What you need to do = Write each entry out again verbatim, pictures excluded.

***

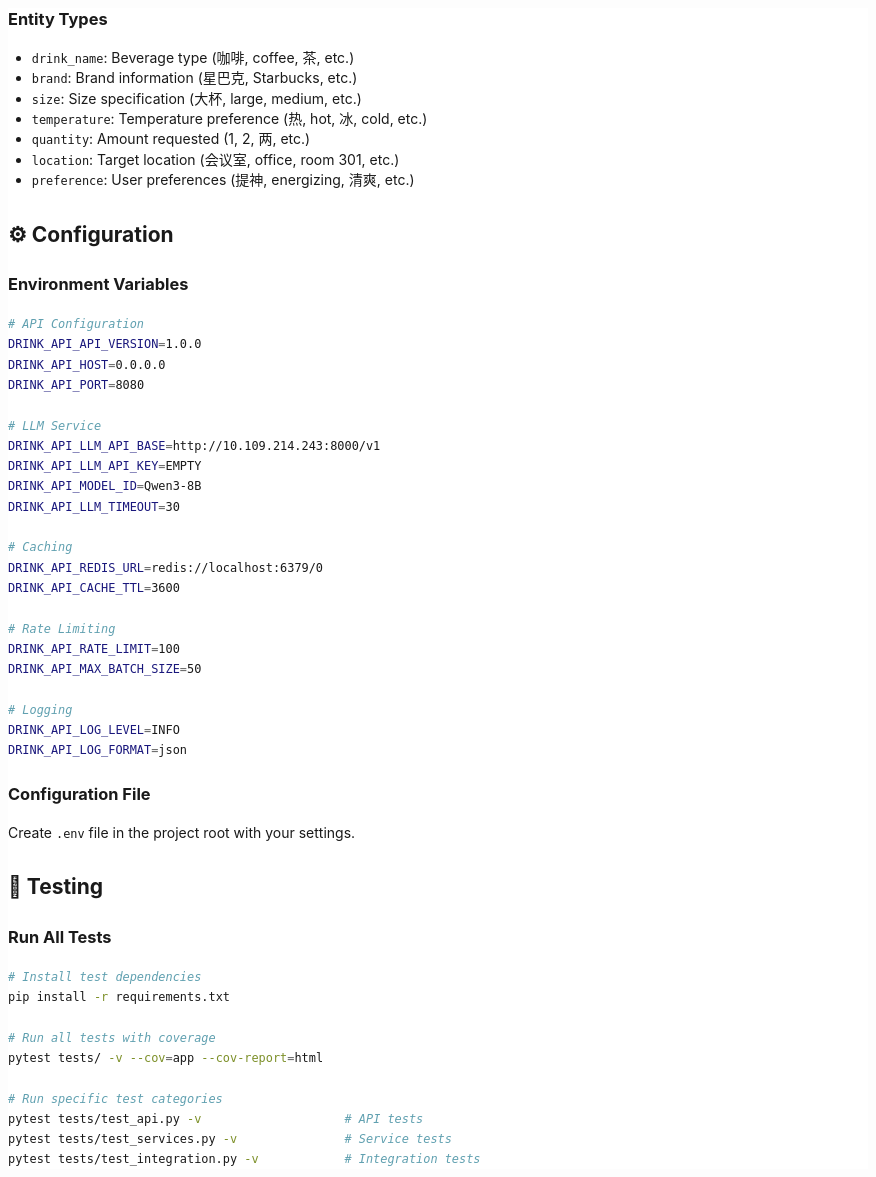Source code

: ### Entity Types

- `drink_name`: Beverage type (咖啡, coffee, 茶, etc.)
- `brand`: Brand information (星巴克, Starbucks, etc.)
- `size`: Size specification (大杯, large, medium, etc.)
- `temperature`: Temperature preference (热, hot, 冰, cold, etc.)
- `quantity`: Amount requested (1, 2, 两, etc.)
- `location`: Target location (会议室, office, room 301, etc.)
- `preference`: User preferences (提神, energizing, 清爽, etc.)

## ⚙️ Configuration

### Environment Variables

```bash
# API Configuration
DRINK_API_API_VERSION=1.0.0
DRINK_API_HOST=0.0.0.0
DRINK_API_PORT=8080

# LLM Service
DRINK_API_LLM_API_BASE=http://10.109.214.243:8000/v1
DRINK_API_LLM_API_KEY=EMPTY
DRINK_API_MODEL_ID=Qwen3-8B
DRINK_API_LLM_TIMEOUT=30

# Caching
DRINK_API_REDIS_URL=redis://localhost:6379/0
DRINK_API_CACHE_TTL=3600

# Rate Limiting
DRINK_API_RATE_LIMIT=100
DRINK_API_MAX_BATCH_SIZE=50

# Logging
DRINK_API_LOG_LEVEL=INFO
DRINK_API_LOG_FORMAT=json
```

### Configuration File

Create `.env` file in the project root with your settings.

## 🧪 Testing

### Run All Tests

```bash
# Install test dependencies
pip install -r requirements.txt

# Run all tests with coverage
pytest tests/ -v --cov=app --cov-report=html

# Run specific test categories
pytest tests/test_api.py -v                    # API tests
pytest tests/test_services.py -v               # Service tests
pytest tests/test_integration.py -v            # Integration tests
```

***

Task response =
Source code

: ### Entity Types

- `drink_name`: Beverage type (咖啡, coffee, 茶, etc.)
- `brand`: Brand information (星巴克, Starbucks, etc.)
- `size`: Size specification (大杯, large, medium, etc.)
- `temperature`: Temperature preference (热, hot, 冰, cold, etc.)
- `quantity`: Amount requested (1, 2, 两, etc.)
- `location`: Target location (会议室, office, room 301, etc.)
- `preference`: User preferences (提神, energizing, 清爽, etc.)

## ⚙️ Configuration

### Environment Variables

```bash
# API Configuration
DRINK_API_API_VERSION=1.0.0
DRINK_API_HOST=0.0.0.0
DRINK_API_PORT=8080

# LLM Service
DRINK_API_LLM_API_BASE=http://10.109.214.243:8000/v1
DRINK_API_LLM_API_KEY=EMPTY
DRINK_API_MODEL_ID=Qwen3-8B
DRINK_API_LLM_TIMEOUT=30

# Caching
DRINK_API_REDIS_URL=redis://localhost:6379/0
DRINK_API_CACHE_TTL=3600

# Rate Limiting
DRINK_API_RATE_LIMIT=100
DRINK_API_MAX_BATCH_SIZE=50

# Logging
DRINK_API_LOG_LEVEL=INFO
DRINK_API_LOG_FORMAT=json
```

### Configuration File

Create `.env` file in the project root with your settings.

## 🧪 Testing

### Run All Tests

```bash
# Install test dependencies
pip install -r requirements.txt

# Run all tests with coverage
pytest tests/ -v --cov=app --cov-report=html

# Run specific test categories
pytest tests/test_api.py -v                    # API tests
pytest tests/test_services.py -v               # Service tests
pytest tests/test_integration.py -v            # Integration tests
```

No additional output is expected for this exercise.